# What volume of a 60% nitric acid solution with a density of 1.305 g / ml can be obtained using the nitrogen-containing

What volume of a 60% nitric acid solution with a density of 1.305 g / ml can be obtained using the nitrogen-containing product of the catalytic oxidation of 896 liters of ammonia? 1) Let’s compose the reaction equations:
4NH3 + 5O2 = 4NO ↑ + 6H2O
2NO + O2 = 2NO2 ↑
4NO2 + O2 + H2O = 4HNO3
The process does not generate nitrogen-containing by-products, i.e. all nitrogen atoms included in NH3 go into HNO3. Therefore, you can draw up a scheme for calculating:
NH3… → HNO3
2) Calculate the amount of ammonia substance:
n (NH3) = V (NH3) / Vm = 896 / 22.4 = 40 mol
3) Calculate the mass of the HNO3 solution:
According to the calculation scheme:
n (HNO3) = n (NH3) = 40 mol
m (HNO3) = n (HNO3) ∙ M (HNO3) = 40 ∙ 63 = 2520 g.

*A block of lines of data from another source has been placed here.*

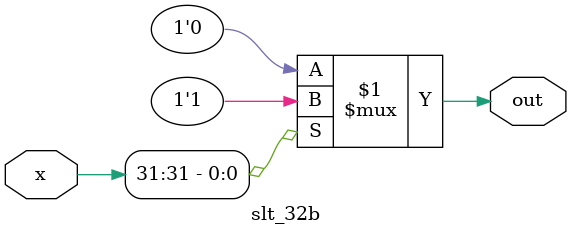
<source format=v>
`timescale 1ns / 1ps

module ALU_32b(
    output [31:0] ALUOut,
    output Zero,
    input [31:0] A,
    input [31:0] B,
    input [3:0] Control
    );
    
    wire [31:0] out00,out01,out0,out1,out20,out21,out2,out3,bin,w1,w2,result;
    wire mode, carry, set, bshft, err;
    
    assign mode = Control[1] | Control[0];
    assign err = (Control[3] & Control[2]) | (~Control[3] & ~Control[2] & Control[1]) | (~Control[2] & Control[1] & Control[0]) | (Control[2] & ~Control[1] & Control[0]);
    
    and_32b u1(out00,A,B);
    or_32b u2(out01,A,B);
    assign out0 = Control[0] ? out01 : out00;
    
    assign bshft = |B[31:6] | B[5];
    shifter shft(A,{bshft,B[4:0]},Control[1:0],out1);
    
    assign bin = B ^ {32{mode}};
    adder_32b u3(out20,carry,A,bin,mode);
    slt_32b u4(set,out20);
    assign out21 = {31'b0,set};
    assign out2 = Control[1] ? out21 : out20;
    
    assign out3 = 32'b0;
    
    assign w1 = Control[2] ? out1 : out0;
    assign w2 = Control[2] ? out3 : out2;
    assign result = Control[3] ? w2 : w1;
    
    assign Zero = ~|result;
    assign ALUOut = err ? 32'hFFFFFFFF : result;
    
    
endmodule

module and_32b(
    output [31:0] out,
    input [31:0] x,
    input [31:0] y
    );

assign out = x & y;
    
endmodule

module or_32b(
    output [31:0] out,
    input [31:0] x,
    input [31:0] y
    );

assign out = x | y;
    
endmodule


module slt_32b(
    output out,
    input [31:0] x
    );

assign out = x[31] ? 1'b1 : 1'b0;
    
endmodule

</source>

m (solution) = m (HNO3) ∙ 100% / (ω (HNO3) = 2520 ∙ 60/100 = 4200 g.
4) Calculate the volume of the HNO3 solution:
V = m / ρ
V (HNO3) = m (solution) / ρ (HNO3) ∙ = 4200 / 1.305 = 3218.4 ml = 3.22 liters. Remember: The process of learning a person lasts a lifetime. The value of the same knowledge for different people may be different, it is determined by their individual characteristics and needs. Therefore, knowledge is always needed at any age and position.